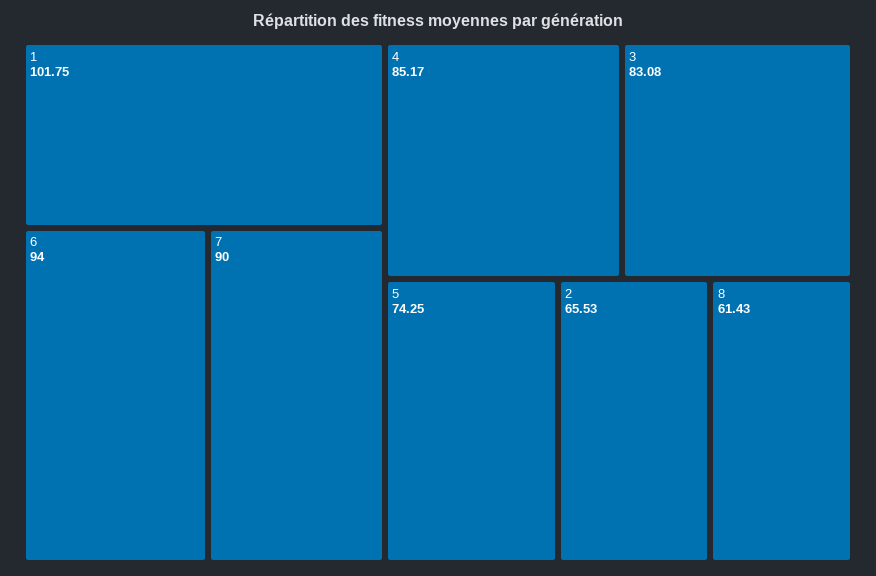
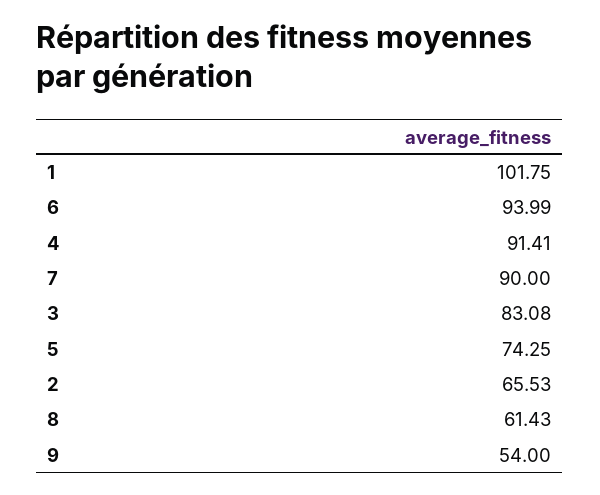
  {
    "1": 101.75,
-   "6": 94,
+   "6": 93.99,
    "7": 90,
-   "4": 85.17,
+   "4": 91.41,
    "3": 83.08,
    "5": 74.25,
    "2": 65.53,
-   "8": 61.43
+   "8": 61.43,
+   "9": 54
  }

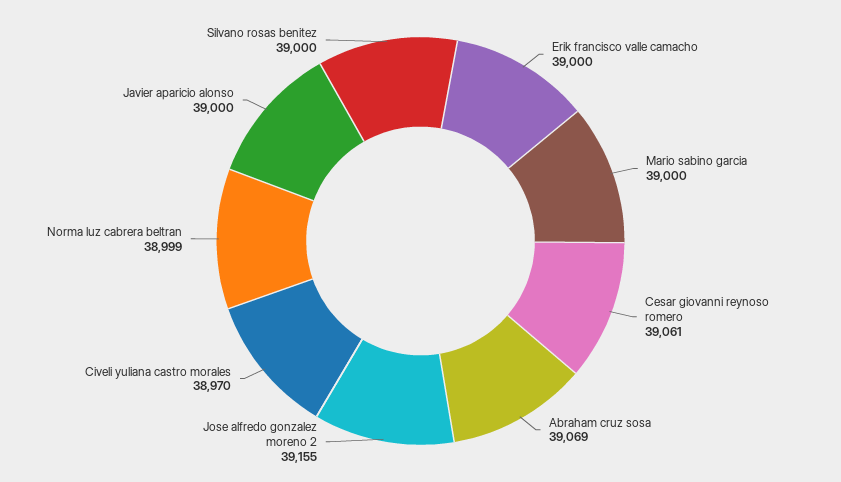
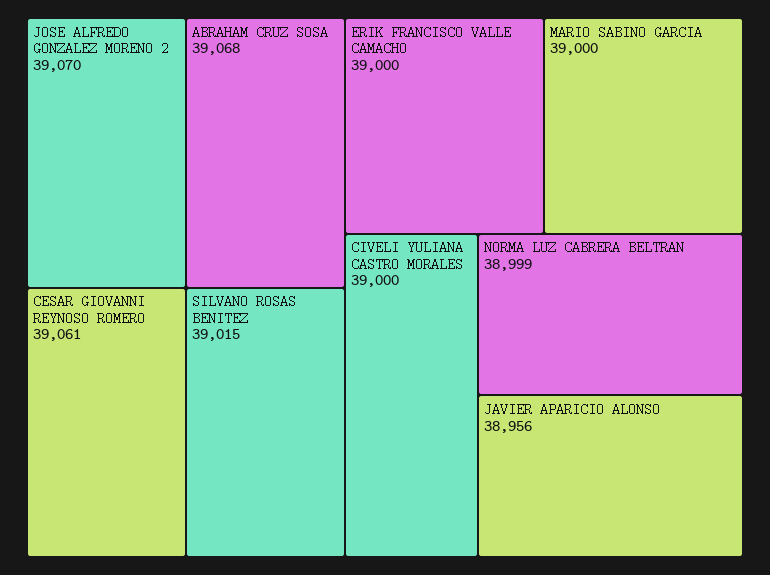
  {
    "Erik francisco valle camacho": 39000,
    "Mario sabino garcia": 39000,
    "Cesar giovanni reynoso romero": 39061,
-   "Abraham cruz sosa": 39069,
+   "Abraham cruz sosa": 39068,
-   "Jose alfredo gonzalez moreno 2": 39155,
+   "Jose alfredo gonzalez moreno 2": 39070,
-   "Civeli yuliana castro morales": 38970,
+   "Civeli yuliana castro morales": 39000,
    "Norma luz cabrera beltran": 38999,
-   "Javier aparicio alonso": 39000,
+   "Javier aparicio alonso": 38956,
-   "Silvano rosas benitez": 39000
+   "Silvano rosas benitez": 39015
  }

-----

**TASK DETAILS**
Work out the number of lines in the listing above that hold the string "Silvano". Reply with that number only.

**TASK RESULT**
2